7 thoughts on “Peter Falk as Columbo Portrait”

  1. The pencils remind me of Gene Colan (which may be deliberate). Very good inking and likeness as usual.

  2. The Falk pencils have a lovely soft quality that is compelling in its own way as the final inked version.

  3. NICE stuff.

    Crazy enough, COLUMBO was never one of my favorites in the 70s. But once I got hooked, I never missed it if I could. I love nearly all the NBC Mystery Movies. Thanks to DVDs, I’ve been able to watch most of them again for the first time ever, in chronological sequence. I started from the beginning and am now early in the 1975-76 season.

    I was able to get the entire run of COLUMBO — 69 movies!!! — for just about $40. And, for the most part, I’m loving them. In 1974, some halfwit at NBC decided “all” the Mystery Movies needed to be expanded to fit a 2-hour time slot instead of 90 minutes. Unfortunately, this meant MOST of them felt painfully padded-out. Even my favorite series, McCLOUD, began to have some boring episodes. Sheesh.
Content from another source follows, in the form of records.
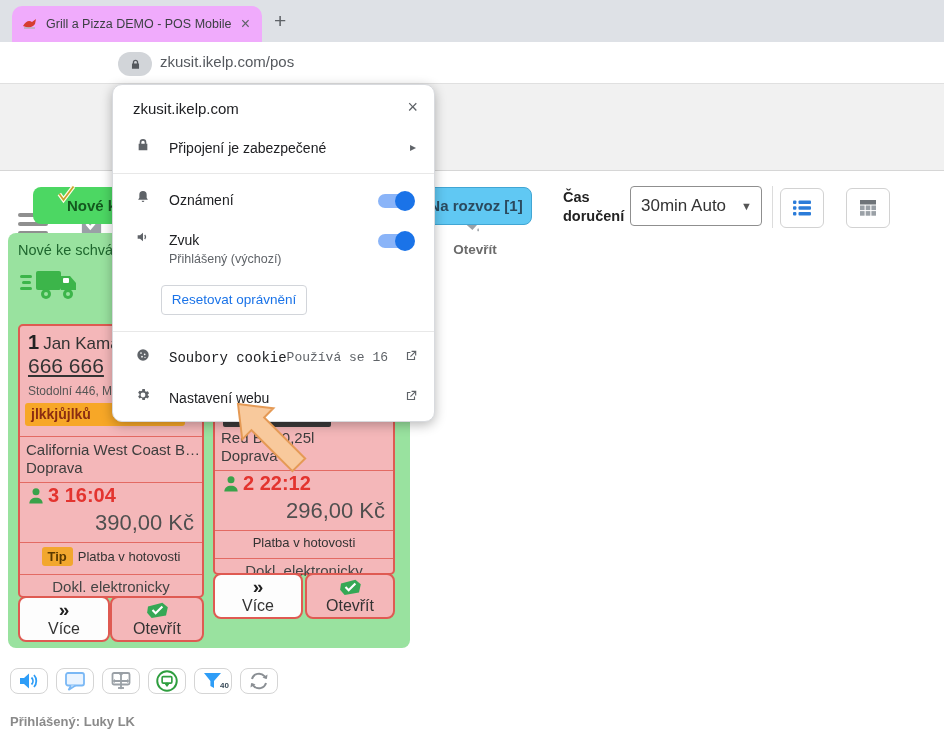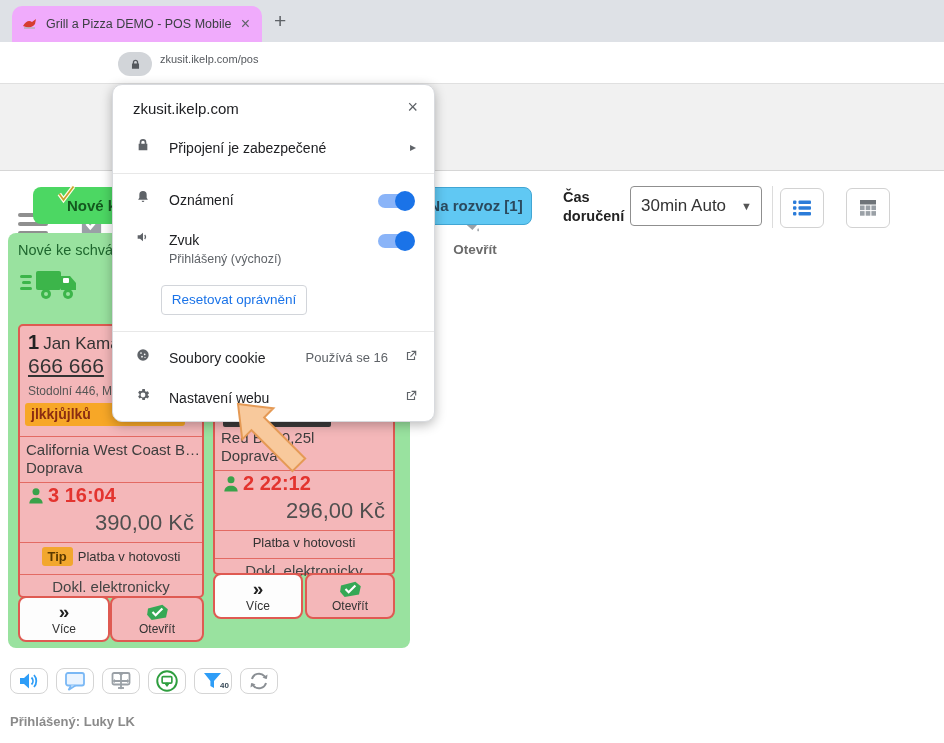--- a/index.html
+++ b/index.html
@@ -19,7 +19,7 @@
   .navbtn { position:absolute; top:50px; font-size:19px; color:#5f6368; }
   .chip { position:absolute; left:118px; top:52px; width:34px; height:24px; background:#d2d5d9;
           border-radius:12px; display:flex; align-items:center; justify-content:center; }
-  .url { position:absolute; left:160px; top:53px; font-size:11px; color:#55595e; }
+  .url { position:absolute; left:160px; top:53px; font-size:15px; color:#55595e; }
 
   
   .toolbar { position:absolute; left:0; top:84px; width:944px; height:87px; background:#f1f1f1;

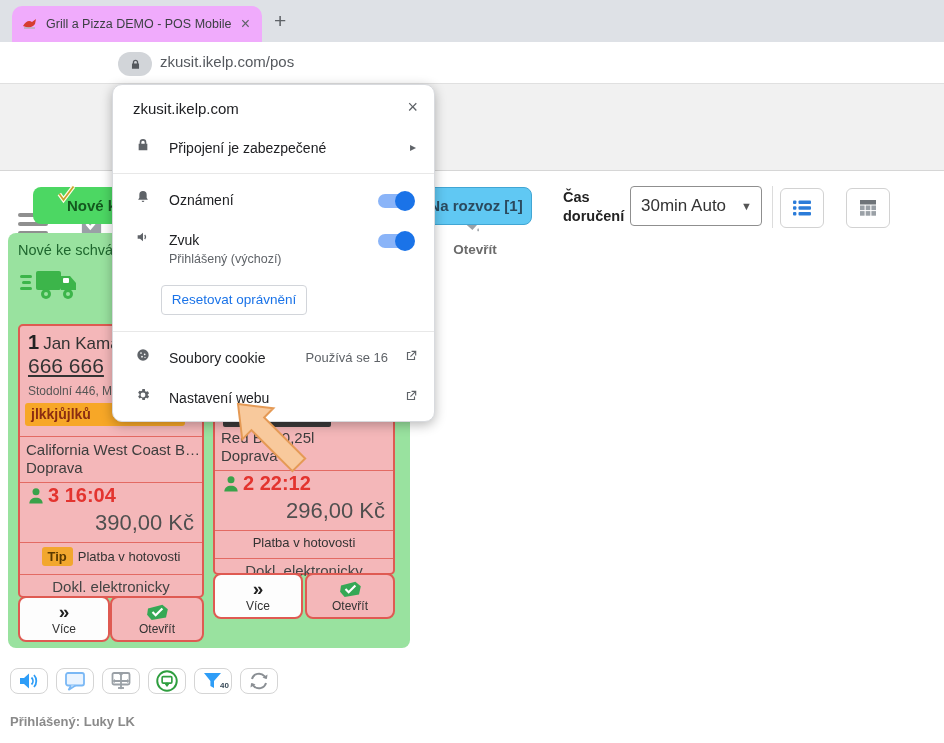--- a/index.html
+++ b/index.html
@@ -375,7 +375,7 @@
     <div class="reset-btn">Resetovat oprávnění</div>
     <div class="pop-div" style="top:246px;"></div>
 
-    <div class="pop-row" style="top:258px;">
+    <div class="pop-row" style="top:258px;font-family:Liberation Mono, monospace;">
       <svg class="pop-ic" width="16" height="16" viewBox="0 0 24 24">
         <circle cx="12" cy="12" r="8.5" fill="#5f6368"></circle>
         <circle cx="9" cy="9" r="1.3" fill="#fff"></circle>

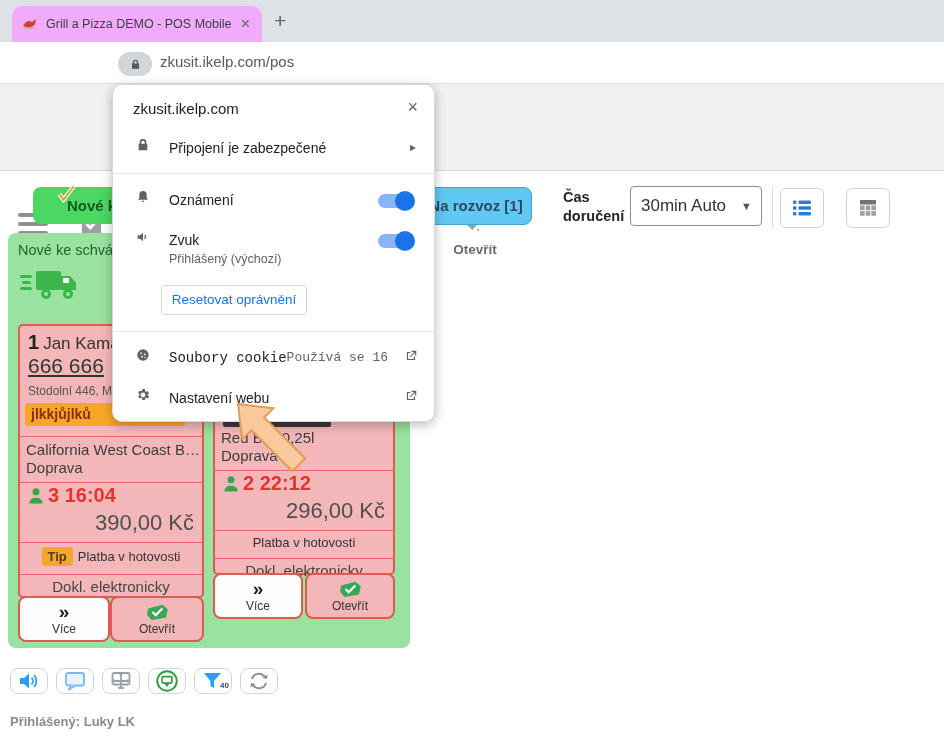--- a/index.html
+++ b/index.html
@@ -77,7 +77,7 @@
   .card-btn { position:absolute; height:46px; border:2px solid #df5a52; border-radius:8px;
               display:flex; flex-direction:column; align-items:center; justify-content:center; }
   .card-btn .glyph { font-size:19px; font-weight:bold; color:#222; line-height:1; }
-  .card-btn .lbl { font-size:12px; color:#333; margin-top:1px; }
+  .card-btn .lbl { font-size:16px; color:#333; margin-top:1px; }
   .card-btn.white { background:#fdfdfd; }
   .card-btn.pink { background:#f4b7b9; }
    Somehow, that wasn’t a problem during the revival. The 1st season was poorly-written, but then the 2nd season on ABC, Peter Falk decided to take over control of the show, and began to “play” with the format– something they hadn’t done since the 1st season of the original run. And the revival became one of my FAVORITE shows! It’s nice to have gotten all of them in one box for such a cheap price. (It was only a couple months before they were reissued on Blu-Ray– figures. Oh well!)

    1. I wrote a magazine article last year, covering the origins of the show and then fast-forwarding to its final curtain. Peter Falk wasn’t the easiest person for the studio to work with, and his perfectionism (coupled with the heightened eccentricity encouraged by Patrick McGoohan as director) eventually got in the way of guiding at least one more instalment through the starting gate.